WORK ORDER: Report all lines of the data below that hold the word "with".

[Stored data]
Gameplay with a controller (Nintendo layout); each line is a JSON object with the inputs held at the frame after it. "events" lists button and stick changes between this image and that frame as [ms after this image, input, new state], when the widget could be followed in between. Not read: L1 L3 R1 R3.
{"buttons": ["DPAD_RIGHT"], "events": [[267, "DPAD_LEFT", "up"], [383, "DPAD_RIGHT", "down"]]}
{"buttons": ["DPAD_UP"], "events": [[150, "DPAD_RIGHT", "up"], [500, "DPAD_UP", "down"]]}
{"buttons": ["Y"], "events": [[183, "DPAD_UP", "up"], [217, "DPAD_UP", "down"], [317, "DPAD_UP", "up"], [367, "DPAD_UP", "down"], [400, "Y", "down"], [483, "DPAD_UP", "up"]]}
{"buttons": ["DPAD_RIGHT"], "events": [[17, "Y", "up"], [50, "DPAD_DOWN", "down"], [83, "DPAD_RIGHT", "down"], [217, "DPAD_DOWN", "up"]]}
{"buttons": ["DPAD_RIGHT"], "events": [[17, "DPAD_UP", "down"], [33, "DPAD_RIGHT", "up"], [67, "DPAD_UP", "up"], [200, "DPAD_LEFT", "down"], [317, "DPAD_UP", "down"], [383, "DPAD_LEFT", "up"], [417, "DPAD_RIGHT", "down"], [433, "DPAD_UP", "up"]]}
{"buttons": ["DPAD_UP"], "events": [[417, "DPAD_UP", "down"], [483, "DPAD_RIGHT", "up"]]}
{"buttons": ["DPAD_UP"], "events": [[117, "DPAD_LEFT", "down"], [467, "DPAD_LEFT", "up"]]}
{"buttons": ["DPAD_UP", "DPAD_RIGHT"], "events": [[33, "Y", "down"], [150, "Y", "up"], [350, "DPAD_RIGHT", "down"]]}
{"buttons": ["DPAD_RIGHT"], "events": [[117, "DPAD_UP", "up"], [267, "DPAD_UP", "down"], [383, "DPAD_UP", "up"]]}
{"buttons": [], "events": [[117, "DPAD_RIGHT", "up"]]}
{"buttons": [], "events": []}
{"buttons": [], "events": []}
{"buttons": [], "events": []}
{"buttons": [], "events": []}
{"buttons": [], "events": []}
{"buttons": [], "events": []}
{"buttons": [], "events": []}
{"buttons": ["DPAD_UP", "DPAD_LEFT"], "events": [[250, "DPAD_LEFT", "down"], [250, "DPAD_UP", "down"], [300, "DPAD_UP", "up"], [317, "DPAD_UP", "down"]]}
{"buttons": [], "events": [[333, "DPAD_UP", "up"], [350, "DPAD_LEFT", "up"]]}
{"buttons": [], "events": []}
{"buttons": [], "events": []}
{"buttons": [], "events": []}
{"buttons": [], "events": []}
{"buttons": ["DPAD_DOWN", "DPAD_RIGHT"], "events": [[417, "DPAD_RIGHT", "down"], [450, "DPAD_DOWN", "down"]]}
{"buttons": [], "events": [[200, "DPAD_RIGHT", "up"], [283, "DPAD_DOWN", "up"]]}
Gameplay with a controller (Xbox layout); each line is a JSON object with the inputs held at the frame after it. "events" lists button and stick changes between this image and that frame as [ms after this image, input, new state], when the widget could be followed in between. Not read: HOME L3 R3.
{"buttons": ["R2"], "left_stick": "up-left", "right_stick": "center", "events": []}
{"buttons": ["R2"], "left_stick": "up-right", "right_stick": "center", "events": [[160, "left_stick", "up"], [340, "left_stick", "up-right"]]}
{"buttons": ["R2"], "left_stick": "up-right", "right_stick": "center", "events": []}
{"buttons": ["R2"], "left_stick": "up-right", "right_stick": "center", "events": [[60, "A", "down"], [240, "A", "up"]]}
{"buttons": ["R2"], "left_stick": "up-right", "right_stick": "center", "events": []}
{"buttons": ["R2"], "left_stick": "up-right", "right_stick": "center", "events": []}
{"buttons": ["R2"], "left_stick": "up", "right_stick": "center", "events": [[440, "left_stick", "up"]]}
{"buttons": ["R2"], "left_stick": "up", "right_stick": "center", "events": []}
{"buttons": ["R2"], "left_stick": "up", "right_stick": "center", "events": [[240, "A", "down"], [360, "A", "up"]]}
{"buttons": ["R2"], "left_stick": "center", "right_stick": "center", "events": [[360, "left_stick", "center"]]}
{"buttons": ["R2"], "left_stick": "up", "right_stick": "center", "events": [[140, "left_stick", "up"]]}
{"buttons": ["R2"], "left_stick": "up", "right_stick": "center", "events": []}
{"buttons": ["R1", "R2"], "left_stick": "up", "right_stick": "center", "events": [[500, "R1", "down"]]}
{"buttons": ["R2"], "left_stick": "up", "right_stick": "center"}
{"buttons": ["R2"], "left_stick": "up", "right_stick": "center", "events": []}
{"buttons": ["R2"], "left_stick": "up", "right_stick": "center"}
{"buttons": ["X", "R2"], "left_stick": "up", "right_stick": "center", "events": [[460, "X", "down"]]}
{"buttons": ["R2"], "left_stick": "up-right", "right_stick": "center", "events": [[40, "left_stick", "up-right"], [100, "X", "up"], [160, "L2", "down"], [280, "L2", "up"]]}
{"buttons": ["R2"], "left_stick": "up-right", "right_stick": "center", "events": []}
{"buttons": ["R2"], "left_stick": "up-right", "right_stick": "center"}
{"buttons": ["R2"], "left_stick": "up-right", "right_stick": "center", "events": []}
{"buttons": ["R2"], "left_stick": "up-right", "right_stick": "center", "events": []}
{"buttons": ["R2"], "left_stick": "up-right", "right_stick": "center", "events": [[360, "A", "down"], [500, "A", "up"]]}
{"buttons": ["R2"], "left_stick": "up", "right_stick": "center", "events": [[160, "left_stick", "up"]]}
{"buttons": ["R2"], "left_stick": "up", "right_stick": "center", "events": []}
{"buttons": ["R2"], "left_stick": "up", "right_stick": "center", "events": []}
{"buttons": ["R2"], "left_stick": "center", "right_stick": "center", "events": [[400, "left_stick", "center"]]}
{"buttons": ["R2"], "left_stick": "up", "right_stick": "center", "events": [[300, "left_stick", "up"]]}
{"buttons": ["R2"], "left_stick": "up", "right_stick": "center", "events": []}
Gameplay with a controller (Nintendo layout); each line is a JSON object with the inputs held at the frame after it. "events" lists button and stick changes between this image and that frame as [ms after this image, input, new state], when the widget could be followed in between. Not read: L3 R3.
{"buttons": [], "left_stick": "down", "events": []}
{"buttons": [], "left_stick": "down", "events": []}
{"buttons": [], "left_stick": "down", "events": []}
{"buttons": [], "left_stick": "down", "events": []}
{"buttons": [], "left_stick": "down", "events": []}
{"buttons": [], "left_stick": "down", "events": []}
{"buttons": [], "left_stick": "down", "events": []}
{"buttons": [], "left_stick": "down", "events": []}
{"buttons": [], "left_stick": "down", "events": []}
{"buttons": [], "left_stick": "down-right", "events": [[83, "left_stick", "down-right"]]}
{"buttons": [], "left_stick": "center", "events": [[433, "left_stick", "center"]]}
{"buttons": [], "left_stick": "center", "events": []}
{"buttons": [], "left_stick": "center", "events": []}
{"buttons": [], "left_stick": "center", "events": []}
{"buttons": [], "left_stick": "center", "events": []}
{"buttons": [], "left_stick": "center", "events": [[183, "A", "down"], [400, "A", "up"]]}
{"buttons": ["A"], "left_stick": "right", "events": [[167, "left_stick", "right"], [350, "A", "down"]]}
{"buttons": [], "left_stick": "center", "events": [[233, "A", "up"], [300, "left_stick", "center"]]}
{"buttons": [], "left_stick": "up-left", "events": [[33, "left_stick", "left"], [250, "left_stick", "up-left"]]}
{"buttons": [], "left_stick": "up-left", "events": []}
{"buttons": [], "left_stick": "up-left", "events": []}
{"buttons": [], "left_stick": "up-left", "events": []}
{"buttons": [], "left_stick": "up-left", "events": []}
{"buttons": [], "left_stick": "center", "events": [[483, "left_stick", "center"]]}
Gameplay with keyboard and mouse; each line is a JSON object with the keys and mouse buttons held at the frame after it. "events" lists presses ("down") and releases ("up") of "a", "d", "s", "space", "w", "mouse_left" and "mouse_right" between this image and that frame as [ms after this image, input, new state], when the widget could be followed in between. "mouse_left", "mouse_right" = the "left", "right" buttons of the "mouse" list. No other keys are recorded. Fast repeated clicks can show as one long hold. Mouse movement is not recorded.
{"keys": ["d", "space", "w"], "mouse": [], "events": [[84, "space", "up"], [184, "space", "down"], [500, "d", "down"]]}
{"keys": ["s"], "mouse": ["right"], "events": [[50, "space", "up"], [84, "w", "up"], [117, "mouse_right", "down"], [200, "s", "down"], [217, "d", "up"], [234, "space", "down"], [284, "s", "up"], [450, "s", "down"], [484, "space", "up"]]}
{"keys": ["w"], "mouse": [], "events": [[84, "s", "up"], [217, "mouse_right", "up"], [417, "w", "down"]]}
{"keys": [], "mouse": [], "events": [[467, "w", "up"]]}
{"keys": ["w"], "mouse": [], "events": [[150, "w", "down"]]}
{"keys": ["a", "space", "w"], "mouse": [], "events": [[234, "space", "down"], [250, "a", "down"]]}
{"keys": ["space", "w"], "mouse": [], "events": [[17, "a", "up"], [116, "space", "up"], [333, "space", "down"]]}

SOLUTION TO THE PROBLEM:
Gameplay with a controller (Nintendo layout); each line is a JSON object with the inputs held at the frame after it. "events" lists button and stick changes between this image and that frame as [ms after this image, input, new state], when the widget could be followed in between. Not read: L1 L3 R1 R3.
Gameplay with a controller (Xbox layout); each line is a JSON object with the inputs held at the frame after it. "events" lists button and stick changes between this image and that frame as [ms after this image, input, new state], when the widget could be followed in between. Not read: HOME L3 R3.
Gameplay with a controller (Nintendo layout); each line is a JSON object with the inputs held at the frame after it. "events" lists button and stick changes between this image and that frame as [ms after this image, input, new state], when the widget could be followed in between. Not read: L3 R3.
Gameplay with keyboard and mouse; each line is a JSON object with the keys and mouse buttons held at the frame after it. "events" lists presses ("down") and releases ("up") of "a", "d", "s", "space", "w", "mouse_left" and "mouse_right" between this image and that frame as [ms after this image, input, new state], when the widget could be followed in between. "mouse_left", "mouse_right" = the "left", "right" buttons of the "mouse" list. No other keys are recorded. Fast repeated clicks can show as one long hold. Mouse movement is not recorded.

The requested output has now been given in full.